Many fans, like Jessie Sanchez, have been impressed by Gordon’s spot-on impression of the stereotypical Eurodance artist.

As a Eurodance lover, Sanchez said he liked the “DJ Crazy Times” character, which had been a Tumblr meme for years.

Sanchez, 28, said the switching of the singers in Gordon’s videos showed a “commitment to the bit.” 

Juliette Bellinson and Jordan Popov, both 21, found the song on X, the social media platform formerly known as Twitter, and thought it was funny. The couple made an hourlong trek to the venue to hear it live. Bellinson said the song is appealing because it’s mindless and invites people to just dance.

“I think we need stuff that’s less earnest, just music that doesn’t take itself so seriously. I think it fits in so well with our generational ethos,” said Bellinson. 

Popov thought the full song was good, but a bit overhyped. He expressed disappointment that Trullinger wasn’t there in-person.

“I was hoping the girl who was in the music video would be there too. I feel like they were a duo, but it was fun,” he said.

Online, many commenters shared Popov's affinity for Trullinger’s performance. They expressed outrage when Gordon posted another video of the song with influencer Mara Olney. 

“WHERE IS BILJANA ELECTRONICA????” several commenters asked in reference to Trullinger.

But the voice of “Ms. Biljana Electronica” is not her. It's actually singer Chrissi Poland. Gordon said his videos with Trullinger and Olney were inspired by the common trope in 1990s Eurodance music videos in which the singers would be replaced by various models.

Aqua also served as one of the inspirations for “Planet of the Bass." Gordon paid tribute to the group by ending his 10-minute set with their song “Roses Are Red,” to the delight of the crowd.

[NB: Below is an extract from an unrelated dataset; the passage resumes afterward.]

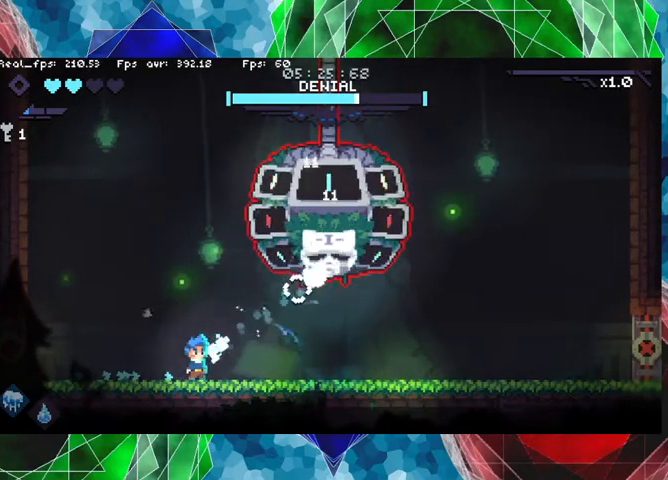
{"buttons": ["Y"], "left_stick": "center", "right_stick": "center", "events": []}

“I wasn’t here for him,” said Anthony Georgiou, 23, who went to the bar to catch hulaHOOP’s resident DJ moistbreezy. “I was kind of scared when I heard that [Gordon] was on the docket, because I didn’t want the party to be interrupted for a kind of joke. But he kept the energy going.”

CORRECTION (August 4, 2023, 9:15 p.m. ET): A previous version of this article misspelled the name of Jamie Siegel. It is Siegel not Siege.